YOUR TASK
Pull each line with the string "recommended" from the entries.

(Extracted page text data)
=-=-=
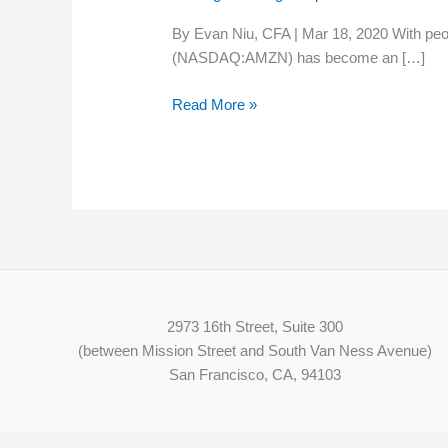
100,000
By Evan Niu, CFA | Mar 18, 2020 With peo
Workers
(NASDAQ:AMZN) has become an […]
as
Coronavirus
Read More »
Boosts
E-
Commerce
2973 16th Street, Suite 300
(between Mission Street and South Van Ness Avenue)
San Francisco, CA, 94103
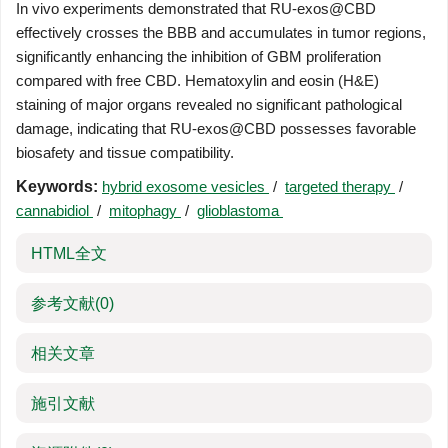
In vivo experiments demonstrated that RU-exos@CBD
effectively crosses the BBB and accumulates in tumor regions,
significantly enhancing the inhibition of GBM proliferation
compared with free CBD. Hematoxylin and eosin (H&E)
staining of major organs revealed no significant pathological
damage, indicating that RU-exos@CBD possesses favorable
biosafety and tissue compatibility.
Keywords:
hybrid exosome vesicles
/
targeted therapy
/
cannabidiol
/
mitophagy
/
glioblastoma
HTML全文
参考文献
(0)
相关文章
施引文献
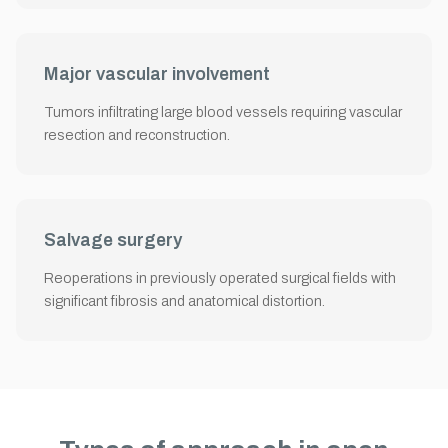
Major vascular involvement
Tumors infiltrating large blood vessels requiring vascular
resection and reconstruction.
Salvage surgery
Reoperations in previously operated surgical fields with
significant fibrosis and anatomical distortion.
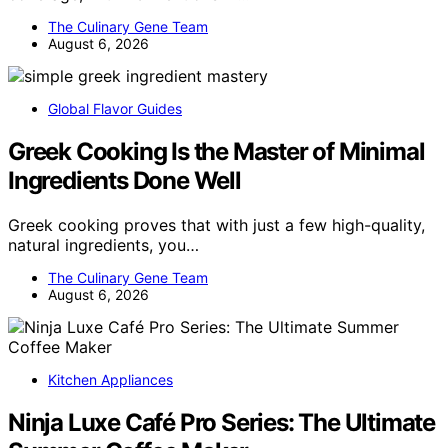
The Culinary Gene Team
August 6, 2026
Global Flavor Guides
Greek Cooking Is the Master of Minimal
Ingredients Done Well
Greek cooking proves that with just a few high-quality,
natural ingredients, you…
The Culinary Gene Team
August 6, 2026
Kitchen Appliances
Ninja Luxe Café Pro Series: The Ultimate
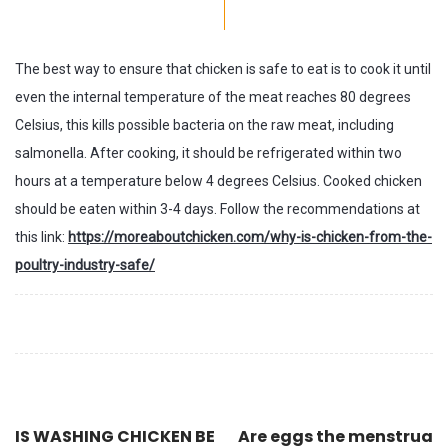
The best way to ensure that chicken is safe to eat is to cook it until
even the internal temperature of the meat reaches 80 degrees
Celsius, this kills possible bacteria on the raw meat, including
salmonella. After cooking, it should be refrigerated within two
hours at a temperature below 4 degrees Celsius. Cooked chicken
should be eaten within 3-4 days. Follow the recommendations at
this link:
https://moreaboutchicken.com/why-is-chicken-from-the-
poultry-industry-safe/
IS WASHING CHICKEN BE
Are eggs the menstrua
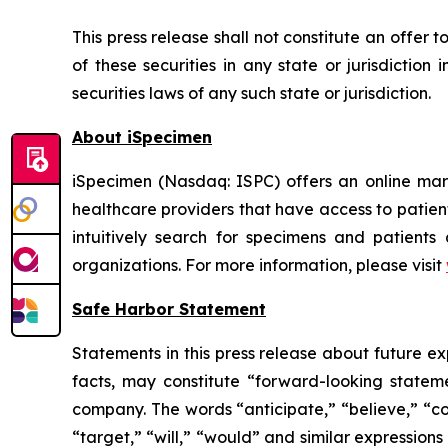
This press release shall not constitute an offer to
of these securities in any state or jurisdiction 
securities laws of any such state or jurisdiction.
About iSpecimen
iSpecimen (Nasdaq: ISPC) offers an online mark
healthcare providers that have access to patien
intuitively search for specimens and patients
organizations. For more information, please visit
Safe Harbor Statement
Statements in this press release about future ex
facts, may constitute “forward-looking statem
company. The words “anticipate,” “believe,” “con
“target,” “will,” “would” and similar expression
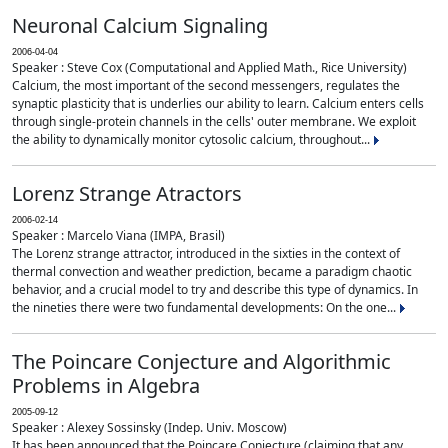
Neuronal Calcium Signaling
2006-04-04
Speaker : Steve Cox (Computational and Applied Math., Rice University)
Calcium, the most important of the second messengers, regulates the
synaptic plasticity that is underlies our ability to learn. Calcium enters cells
through single-protein channels in the cells' outer membrane. We exploit
the ability to dynamically monitor cytosolic calcium, throughout...
Lorenz Strange Atractors
2006-02-14
Speaker : Marcelo Viana (IMPA, Brasil)
The Lorenz strange attractor, introduced in the sixties in the context of
thermal convection and weather prediction, became a paradigm chaotic
behavior, and a crucial model to try and describe this type of dynamics. In
the nineties there were two fundamental developments: On the one...
The Poincare Conjecture and Algorithmic
Problems in Algebra
2005-09-12
Speaker : Alexey Sossinsky (Indep. Univ. Moscow)
It has been announced that the Poincare Conjecture (claiming that any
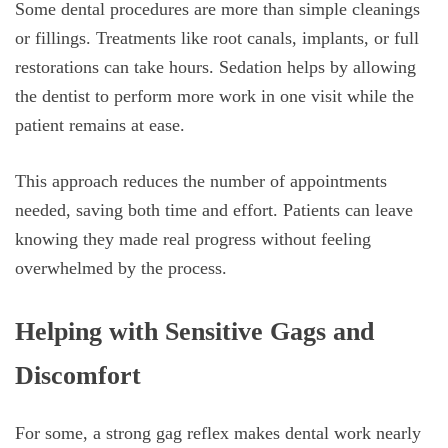
Some dental procedures are more than simple cleanings
or fillings. Treatments like root canals, implants, or full
restorations can take hours. Sedation helps by allowing
the dentist to perform more work in one visit while the
patient remains at ease.
This approach reduces the number of appointments
needed, saving both time and effort. Patients can leave
knowing they made real progress without feeling
overwhelmed by the process.
Helping with Sensitive Gags and
Discomfort
For some, a strong gag reflex makes dental work nearly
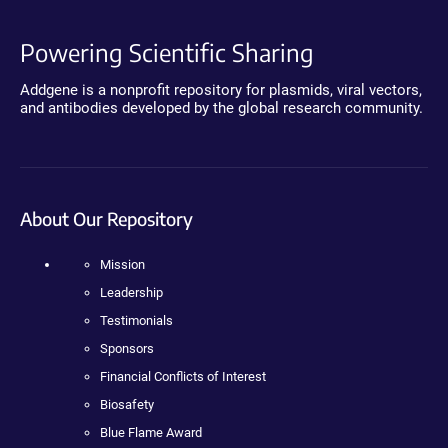
Powering Scientific Sharing
Addgene is a nonprofit repository for plasmids, viral vectors,
and antibodies developed by the global research community.
About Our Repository
Mission
Leadership
Testimonials
Sponsors
Financial Conflicts of Interest
Biosafety
Blue Flame Award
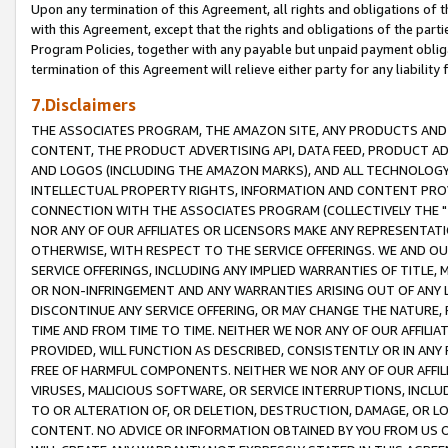
Upon any termination of this Agreement, all rights and obligations of th
with this Agreement, except that the rights and obligations of the partie
Program Policies, together with any payable but unpaid payment obliga
termination of this Agreement will relieve either party for any liability 
7.Disclaimers
THE ASSOCIATES PROGRAM, THE AMAZON SITE, ANY PRODUCTS AND SE
CONTENT, THE PRODUCT ADVERTISING API, DATA FEED, PRODUCT A
AND LOGOS (INCLUDING THE AMAZON MARKS), AND ALL TECHNOLOGY,
INTELLECTUAL PROPERTY RIGHTS, INFORMATION AND CONTENT PROVI
CONNECTION WITH THE ASSOCIATES PROGRAM (COLLECTIVELY THE "
NOR ANY OF OUR AFFILIATES OR LICENSORS MAKE ANY REPRESENTAT
OTHERWISE, WITH RESPECT TO THE SERVICE OFFERINGS. WE AND OU
SERVICE OFFERINGS, INCLUDING ANY IMPLIED WARRANTIES OF TITLE,
OR NON-INFRINGEMENT AND ANY WARRANTIES ARISING OUT OF ANY 
DISCONTINUE ANY SERVICE OFFERING, OR MAY CHANGE THE NATURE, 
TIME AND FROM TIME TO TIME. NEITHER WE NOR ANY OF OUR AFFILI
PROVIDED, WILL FUNCTION AS DESCRIBED, CONSISTENTLY OR IN ANY
FREE OF HARMFUL COMPONENTS. NEITHER WE NOR ANY OF OUR AFFILIA
VIRUSES, MALICIOUS SOFTWARE, OR SERVICE INTERRUPTIONS, INCL
TO OR ALTERATION OF, OR DELETION, DESTRUCTION, DAMAGE, OR LO
CONTENT. NO ADVICE OR INFORMATION OBTAINED BY YOU FROM US 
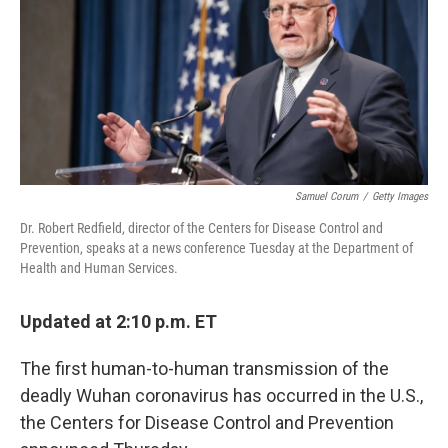
b
t
e
s
o
e
d
k
o
r
I
y
k
n
Samuel Corum
/
Getty Images
Dr. Robert Redfield, director of the Centers for Disease Control and
Prevention, speaks at a news conference Tuesday at the Department of
Health and Human Services.
Updated at 2:10 p.m. ET
The first human-to-human transmission of the
deadly Wuhan coronavirus has occurred in the U.S.,
the Centers for Disease Control and Prevention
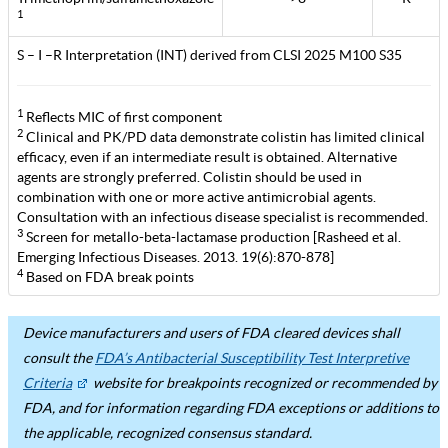
1
S – I –R Interpretation (INT) derived from CLSI 2025 M100 S35
1
Reflects MIC of first component
2
Clinical and PK/PD data demonstrate colistin has limited clinical
efficacy, even if an intermediate result is obtained. Alternative
agents are strongly preferred. Colistin should be used in
combination with one or more active antimicrobial agents.
Consultation with an infectious disease specialist is recommended.
3
Screen for metallo-beta-lactamase production [Rasheed et al.
Emerging Infectious Diseases. 2013. 19(6):870-878]
4
Based on FDA break points
Device manufacturers and users of FDA cleared devices shall
consult the
FDA’s Antibacterial Susceptibility Test Interpretive
Criteria
website for breakpoints recognized or recommended by
FDA, and for information regarding FDA exceptions or additions to
the applicable, recognized consensus standard.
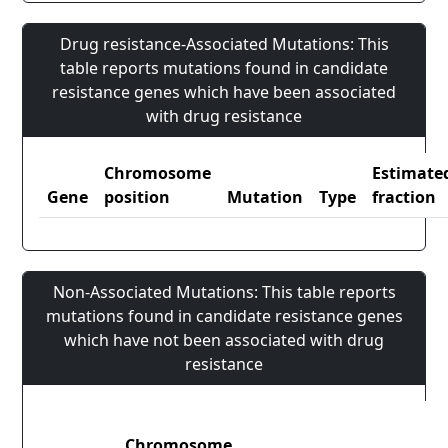
Drug resistance-Associated Mutations: This
table reports mutations found in candidate
resistance genes which have been associated
with drug resistance
Chromosome
Estimate
Gene
position
Mutation
Type
fraction
Non-Associated Mutations: This table reports
mutations found in candidate resistance genes
which have not been associated with drug
resistance
Chromosome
=-=-=
FINISHED TASK
Consultation with an infectious disease specialist is recommended.
website for breakpoints recognized or recommended by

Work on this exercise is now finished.